Focus on Florida ruling
The legal debate has taken on more urgency in the wake of Florida District Court Judge Roger Vinson’s decision invalidating the entire 2,500-page law based on a single provision known as the “individual mandate.” Following Vinson’s ruling, Republicans quickly called for the Supreme Court to expedite its review – they not only want the law invalidated, they want it done now. A cynic might see this as a last-ditch effort to strike the law down before people realize how much it improves their lives. Whatever the motivation, those who would stand in the way of health care reform are wrong on both counts: The act is constitutional, and expedited review would be a radical and unwise decision for the court.
The “individual mandate” requires those without health coverage through their jobs, who are above the federal poverty line, either to buy a minimum level of health insurance – at a rate not more than 8 percent of their monthly income – or to pay a fairly small tax. So in practical terms, the mandate is not all that onerous; but it is critically important. Because the law prevents insurers from discriminating against people based on pre-existing conditions, it must ensure that people do not simply wait until they get sick to buy coverage. But it’s clearly not practical effects that matter to health care opponents; they see this as a political opportunity to revive a battle over the scope of congressional power that ended nearly a century ago.
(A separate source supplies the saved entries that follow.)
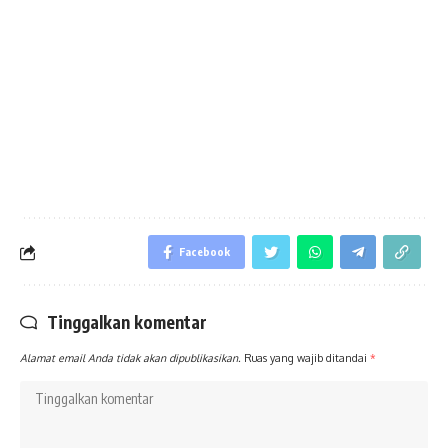
Facebook
Tinggalkan komentar
Alamat email Anda tidak akan dipublikasikan.
Ruas yang wajib ditandai
*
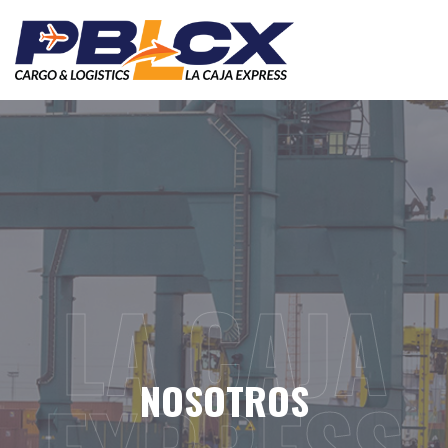
Skip
to
content
LA CAJA
NOSOTROS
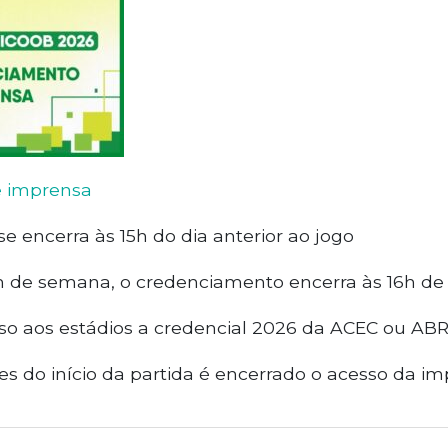
 imprensa
 encerra às 15h do dia anterior ao jogo
 de semana, o credenciamento encerra às 16h de s
so aos estádios a credencial 2026 da ACEC ou AB
s do início da partida é encerrado o acesso da im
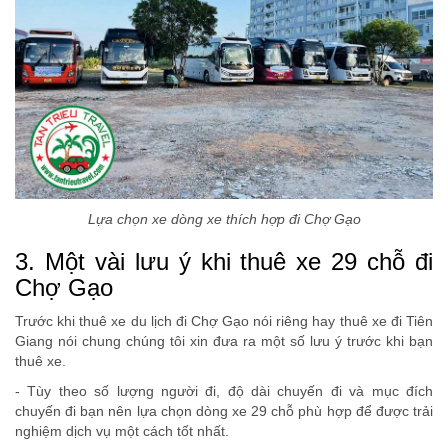
Lựa chọn xe dòng xe thích hợp đi Chợ Gạo
3. Một vài lưu ý khi thuê xe 29 chỗ đi
Chợ Gạo
Trước khi thuê xe du lịch đi Chợ Gạo nói riêng hay thuê xe đi Tiên
Giang nói chung chúng tôi xin đưa ra một số lưu ý trước khi bạn
thuê xe.
- Tùy theo số lượng người đi, độ dài chuyến đi và mục đích
chuyến đi bạn nên lựa chọn dòng xe 29 chỗ phù hợp để được trải
nghiệm dịch vụ một cách tốt nhất.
Two arguments against mandate
Written by Professor Bartrum
Featured in the Des Moines Register
In particular, opponents say the mandate exceeds Congress’s authority to regulate interstate commerce. The objections are of two kinds. First, some argue that what Congress is regulating is not commerce. While they concede that, since 1937, Congress has enjoyed broad authority to regulate economic activities that substantially affect interstate commerce, they claim that the mandate regulates inactivity rather than activity – it forces us to take an action rather than regulating an action we have already undertaken. Others argue that the mandate is not a regulation of commerce: that unlike the power to “raise” an army, the power to “regulate” commerce does not include the authority to require action. Neither position stands up to serious scrutiny.
Congress quite regularly targets “inactivity” in exercising its enumerated powers, and there is no inherent restriction within the word “regulate” that prevents lawmakers from protecting commercial actors (like insurers) from destructive market forces (like insurance free-riders). The history of the early 20th century is compelling evidence of the catastrophic failures that a more restrictive constitutional doctrine may visit upon a post-industrial economy. Nonetheless, there are those out there who would gladly see the court return itself to pre-New Deal infamy.
Don’t hurt democracy
Indeed, some hope the court will do so as quickly as possible. But expedited review is a bad idea for two reasons. First is the court’s reputation and legitimacy as an apolitical branch of government. Second, this is essentially a policy debate, not a judicial debate, and as such it is a question that we are doing our best to work out in various political arenas. To short-circuit this quintessentially American process would do a disservice not just to those without adequate health insurance, but also to democracy itself.